(working_with_InferenceData)=

# Working with InferenceData

Here we present a collection of common manipulations you can use while working with `InferenceData`.

In [1]:
import arviz as az
import numpy as np

In [2]:
idata = az.load_arviz_data("centered_eight")
idata

## Get the dataset corresponding to a single group

In [3]:
post = idata.posterior
post

:::{tip} 
You'll have noticed we stored the posterior group in a new variable: `post`. As `.copy()` was not called, now using `idata.posterior` or `post` is equivalent.

Use this to keep your code short yet easy to read. Store the groups you'll need very often as separate variables to use explicitly, but don't delete the InferenceData parent. You'll need it for many ArviZ functions to work properly. For example: {func}`~arviz.plot_pair` needs data from `sample_stats` group to show divergences, {func}`~arviz.compare` needs data from both `log_likelihood` and `posterior` groups, {func}`~arviz.plot_loo_pit` needs not 2 but 3 groups: `log_likelihood`, `posterior_predictive` and `posterior`.
:::

## Add a new variable


In [4]:
post["log_tau"] = np.log(post["tau"])
idata.posterior

## Combine chains and draws

In [5]:
stacked = az.extract_dataset(idata)
stacked

You can also use {meth}`xarray.Dataset.stack` if you only want to combine the chain and draw dimensions. {func}`arviz.extract_dataset` is a convenience function aimed at taking care of the most common subsetting operations with MCMC samples. It can:
- Combine chains and draws
- Return a subset of variables (with optional filtering with regular expressions or string matching)
- Return a subset of samples. Moreover by default it returns a random subset to prevent getting non-representative samples due to bad mixing.
- Acess any group

(idata/random_subset)=
## Get a random subset of the samples

In [6]:
az.extract_dataset(idata, num_samples=100)

:::{tip}
Use a random seed to get the same subset from multiple groups: `az.extract_dataset(idata, num_samples=100, rng=3)` and `az.extract_dataset(idata, group="log_likelihood", num_samples=100, rng=3)` will continue to have matching samples
:::

## Obtain a NumPy array for a given parameter

Let's say we want to get the values for `mu` as a NumPy array.

In [7]:
stacked.mu.values

array([-3.47698606, -2.45587061, -2.82625433, ...,  4.59705819,
        5.89850592,  0.16138927])

## Get the number of variables

Let’s check how many groups are in our hierarchical model.

In [8]:
len(idata.observed_data.school)

8

## Get coordinate values

What are the names of the groups in our hierarchical model? You can access them from the coordinate name `school` in this case

In [9]:
idata.observed_data.school

## Get a subset of chains

Let’s evaluate only chain 0 and 2 here.

In [10]:
idata.sel(chain=[0, 2]).posterior

## Remove the first n draws (burn-in)

Let’s say we want to remove the first 100 samples, from all the chains and all `InferenceData` groups with draws.

In [11]:
burnin = idata.sel(draw=slice(100, None))

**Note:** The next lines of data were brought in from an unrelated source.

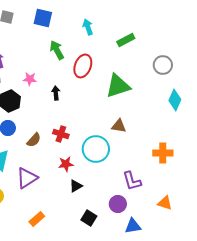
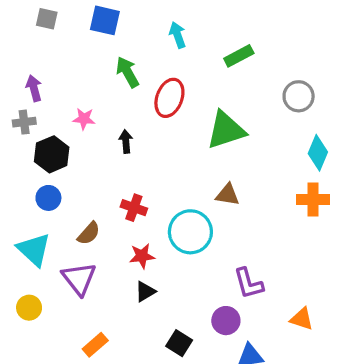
brown semicircle: (34, 140) -> (89, 233), moved
orange cross: (163, 153) -> (313, 200), moved
purple triangle: (27, 178) -> (79, 279), turned -35
black triangle: (76, 186) -> (145, 291), moved

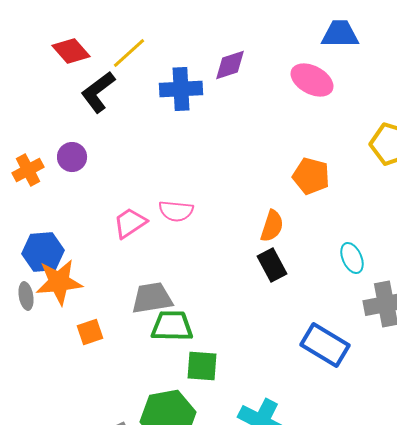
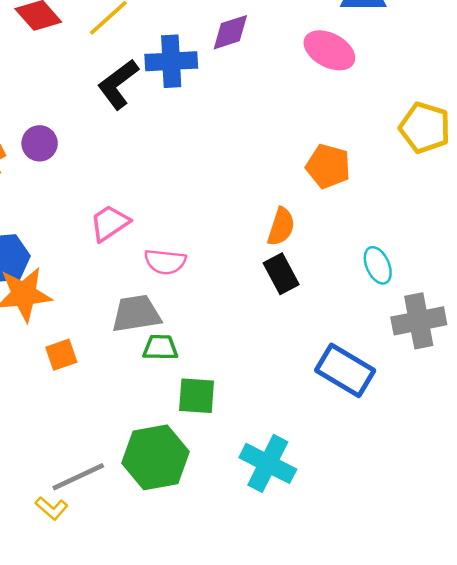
black L-shape: (98, 92) -> (118, 84), moved
pink semicircle: (176, 211) -> (165, 262), moved
green trapezoid: (172, 326) -> (160, 347), size x0.7

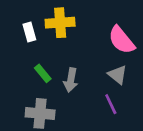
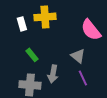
gray triangle: (117, 75) -> (78, 56), moved
gray arrow: (71, 80) -> (53, 74), moved

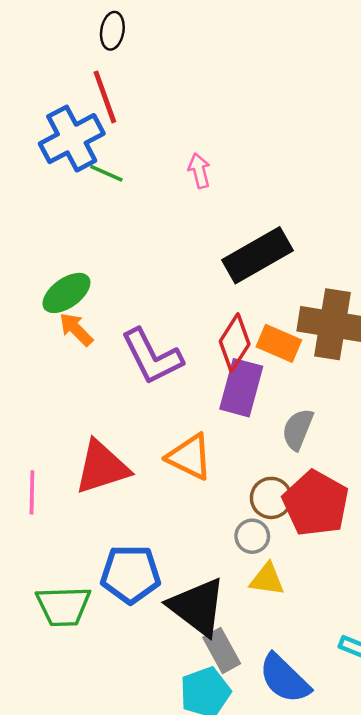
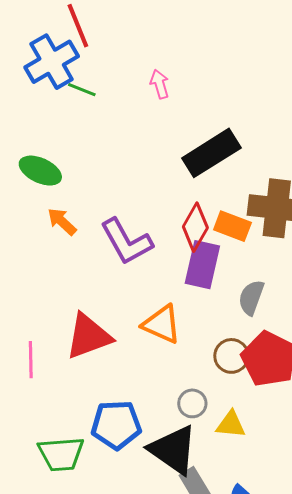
green ellipse: (66, 293) -> (40, 171), moved, turned 63
gray circle: (252, 536) -> (192, 403), moved

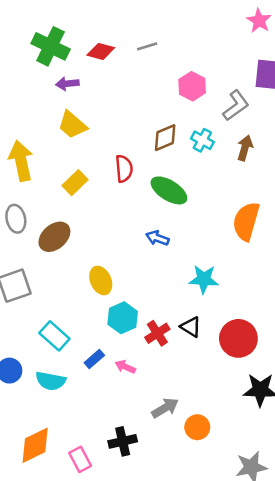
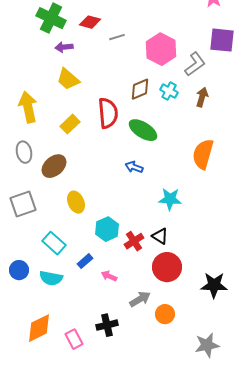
gray line: (147, 46) -> (117, 37), moved
pink hexagon: (192, 86) -> (161, 49), size x1.4
red semicircle: (124, 169) -> (108, 113), size x1.4
yellow ellipse: (101, 281) -> (76, 202), moved
red circle: (238, 338) -> (167, 267), moved
pink arrow: (125, 367) -> (109, 276), moved

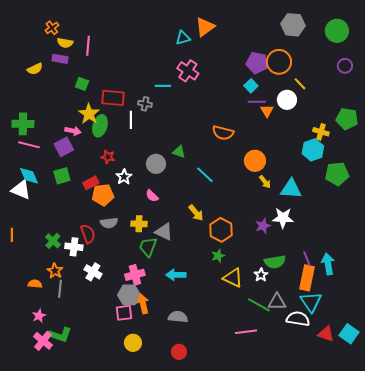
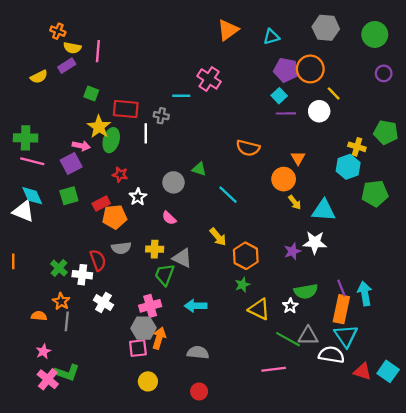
orange cross: (52, 28) -> (58, 31), turned -32
cyan triangle: (183, 38) -> (271, 37), moved
purple rectangle: (60, 59) -> (67, 66), turned -42
orange triangle: (267, 111) -> (298, 158), moved
orange arrow: (143, 304) -> (159, 338), turned 30

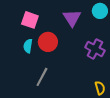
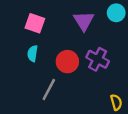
red circle: (48, 42) -> (67, 62), moved
purple cross: (95, 49) -> (98, 59), moved

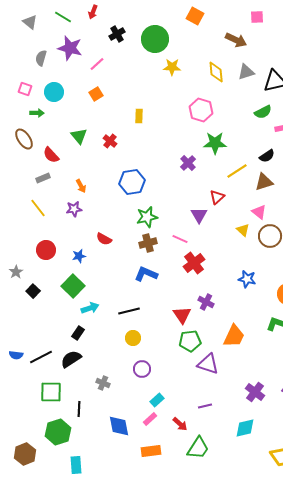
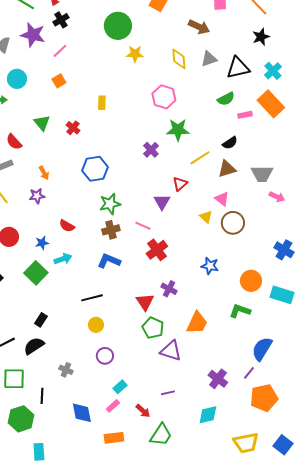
black cross: (117, 34) -> (61, 20), moved
cyan arrow: (90, 308) -> (63, 259), moved
green pentagon: (190, 341) -> (153, 328), turned 30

If you check the `burnin` object you will see that the groups `posterior`, `posterior_predictive`, `prior` and `sample_stats` have 400 draws compared to `idata` that has 500. The group `observed_data` has not been affected because it does not have the `draw` dimension. Alternatively, you can specify which group or groups you want to change.

In [12]:
burnin_posterior = idata.sel(draw=slice(100, None), groups="posterior")

## Compute posterior mean values along draw and chains dimensions

If you want to compute the mean value of the posterior samples, you can simply do the following:


In [13]:
idata.posterior.mean()

This will effectively compute the mean along all dimensions. This is probably what you want for `mu` and `tau`, which have two dimensions (`chain` and `draw`), but maybe not what you expected for `theta`, which has one more dimension `school`. You can specify along which dimension you want to compute the mean (or other functions).

In [14]:
idata.posterior.mean(dim=['chain', 'draw'])